In the article on the arthroscopic Mumford procedure below, turn the paragraph beginning "Acromioclavicular joint symptoms are common" into a short bulleted list that keeps its main facts.

DOCUMENT EXCERPT:
------------------------------------
Variation of the Arthroscopic Mumford Procedure for Resecting the Distal Clavicle

Paul D. Lesko, MD


J South Orthop Assoc. 2001;10(4) 

In This Article

Abstract and Introduction


Fifty-seven patients had arthroscopic Mumford procedures for acromioclavicular (AC) pain unresponsive to conservative treatment. Thirty-nine of these patients had concomitant rotator cuff repairs. All had significant improvement of distal clavicular pain. Neither the amount nor the completeness of the distal clavicle resection affected the results. One patient with a significant retained lateral clavicular spike required additional surgery for excision. Arthroscopic distal clavicle resection is a safe and effective method of alleviating AC pain.


Acromioclavicular joint symptoms are common in shoulder disorders, resulting from both direct injury to the AC joint and rotator cuff/impingement phenomenon with AC arthrosis. Nonoperative treatments, including physical therapy, anti-inflammatory drugs, and corticosteroid injections can help resolve the symptoms. Certain cases, however, are not responsive to conservative care and require operative intervention. The Mumford arthroscopic procedure, as described by Snyder et al,[1] is a reliable method of resecting the distal clavicle in cases of posttraumatic degenerative disease of the AC joint, distal clavicular fractures, and shoulder impingement syndrome.
------------------------------------
INFORMATION SUPPLIED:

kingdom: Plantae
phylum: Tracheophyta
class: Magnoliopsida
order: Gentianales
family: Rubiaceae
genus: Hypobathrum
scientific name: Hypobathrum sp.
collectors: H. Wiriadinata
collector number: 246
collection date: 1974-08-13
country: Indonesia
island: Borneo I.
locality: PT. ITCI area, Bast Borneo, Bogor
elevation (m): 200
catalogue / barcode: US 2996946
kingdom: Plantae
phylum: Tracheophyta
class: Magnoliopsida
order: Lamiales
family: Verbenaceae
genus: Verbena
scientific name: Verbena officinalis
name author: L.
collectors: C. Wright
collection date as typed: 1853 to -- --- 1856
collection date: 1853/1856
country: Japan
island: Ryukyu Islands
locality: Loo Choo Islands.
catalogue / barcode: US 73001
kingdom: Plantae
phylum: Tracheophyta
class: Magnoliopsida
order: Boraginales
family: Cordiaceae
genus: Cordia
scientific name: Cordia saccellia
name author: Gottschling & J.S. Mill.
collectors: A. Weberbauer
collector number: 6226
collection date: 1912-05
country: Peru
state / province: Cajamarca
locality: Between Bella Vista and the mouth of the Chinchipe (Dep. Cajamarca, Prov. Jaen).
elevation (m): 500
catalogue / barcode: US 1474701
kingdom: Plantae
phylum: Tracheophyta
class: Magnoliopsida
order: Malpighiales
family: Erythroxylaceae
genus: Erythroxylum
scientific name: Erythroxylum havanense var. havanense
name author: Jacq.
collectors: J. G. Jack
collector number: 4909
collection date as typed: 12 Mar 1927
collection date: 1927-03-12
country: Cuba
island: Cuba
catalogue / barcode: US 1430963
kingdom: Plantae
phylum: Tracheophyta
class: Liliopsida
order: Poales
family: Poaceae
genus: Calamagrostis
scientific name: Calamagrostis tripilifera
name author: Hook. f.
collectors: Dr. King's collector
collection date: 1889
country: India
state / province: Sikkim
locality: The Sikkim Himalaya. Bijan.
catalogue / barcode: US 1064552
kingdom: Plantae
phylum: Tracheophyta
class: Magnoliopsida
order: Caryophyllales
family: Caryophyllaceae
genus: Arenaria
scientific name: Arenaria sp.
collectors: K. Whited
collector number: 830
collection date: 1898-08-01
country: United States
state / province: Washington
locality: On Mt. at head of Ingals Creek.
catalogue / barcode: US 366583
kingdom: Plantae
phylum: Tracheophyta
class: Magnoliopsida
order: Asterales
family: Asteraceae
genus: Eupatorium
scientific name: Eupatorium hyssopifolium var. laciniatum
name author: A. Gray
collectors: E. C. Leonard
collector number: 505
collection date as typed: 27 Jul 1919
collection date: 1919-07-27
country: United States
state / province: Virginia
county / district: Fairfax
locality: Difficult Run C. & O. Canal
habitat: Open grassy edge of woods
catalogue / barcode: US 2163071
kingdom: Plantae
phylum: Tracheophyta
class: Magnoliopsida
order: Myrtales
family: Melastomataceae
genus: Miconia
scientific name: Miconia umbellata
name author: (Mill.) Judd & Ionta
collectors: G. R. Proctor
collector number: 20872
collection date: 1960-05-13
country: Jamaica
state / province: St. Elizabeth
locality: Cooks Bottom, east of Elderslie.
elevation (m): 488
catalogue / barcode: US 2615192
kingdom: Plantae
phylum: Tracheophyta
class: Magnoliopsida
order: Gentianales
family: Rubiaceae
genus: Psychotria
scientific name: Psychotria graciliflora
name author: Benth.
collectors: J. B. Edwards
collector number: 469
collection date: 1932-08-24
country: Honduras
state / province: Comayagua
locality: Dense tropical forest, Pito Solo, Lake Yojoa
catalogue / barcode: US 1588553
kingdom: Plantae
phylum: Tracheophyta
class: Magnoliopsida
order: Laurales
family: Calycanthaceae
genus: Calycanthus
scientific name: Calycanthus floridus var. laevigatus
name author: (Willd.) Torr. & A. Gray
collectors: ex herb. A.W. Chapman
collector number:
------------------------------------
EXERCISE RESULT:
- Acromioclavicular (AC) joint symptoms are common in shoulder disorders. They result from direct AC joint injury and from rotator cuff/impingement phenomenon with AC arthrosis.
- Nonoperative treatments can help resolve the symptoms. These include physical therapy, anti-inflammatory drugs, and corticosteroid injections.
- Some cases do not respond to conservative care and require surgery.
- The Mumford arthroscopic procedure, as described by Snyder et al, is a reliable way to resect the distal clavicle in three conditions: posttraumatic degenerative AC joint disease, distal clavicular fractures, and shoulder impingement syndrome.